El panda panzón aterrado, aferrado a lo que fuera, colgado a chance cinco metros del piso, pero que yo veía en kilómetros.
“Empiezas en un cero” me aleccionó Gusano, “pero los ceros son básicamente escaleras, y vas a ver que en un ratito vas a estar en los tres y cuatro”. Los ascensos se miden en grados de dificultad calificados del cero al siete en los muros del gimnasio, aunque Gusano me aseguró de que hay otros sitios donde hay trepadas mucho más complicadas. Habiendo elevadores, pensé. “Los ceros” me explicó mi hijo de 18 años mientras él colgaba de un brazo a tres metros del piso, “son como para calentar músculos”. Aquí, su panda de cabecera, en los ascensos marcados como “cero” fue donde clarito vio pasar la película entera de su vida.
“Cuando te caigas” me explicó el fulano de como catorce años quien cobraba, rentaba zapatos, y de quien recibí una lección de dos minutos porque igual la hacía de Sherpa sensei, “es cosa de caer rodando” al tiempo que me lo demostraba, dejándose caer de una altura de como dos metros sobre los colchones al pie de la pared. “¿Para qué le explico a este mocoso que prefiero ser rescatado por el H. Cuerpo de Bomberos de ésta H. Ciudad antes de tirarme de esa altura?” pensé.

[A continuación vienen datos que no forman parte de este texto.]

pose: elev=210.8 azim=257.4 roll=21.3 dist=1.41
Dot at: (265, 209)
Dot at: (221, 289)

Ya me podía ver, revolcándome en el piso, huesos rotos, humillado de haberme torcido cayendo de una altura de veinte centímetros, rodeado por millenials de barbas manicuradas, musculatura marcada, googleando para saber cuando habían dejado a Xin Xin salir del zoológico, filmándome para hacerme en un TikTok viral.
No obstante mi problema con las alturas y la arriba mencionada visual en blanco y negro, trepé. Con miedo, sí, pero trepe.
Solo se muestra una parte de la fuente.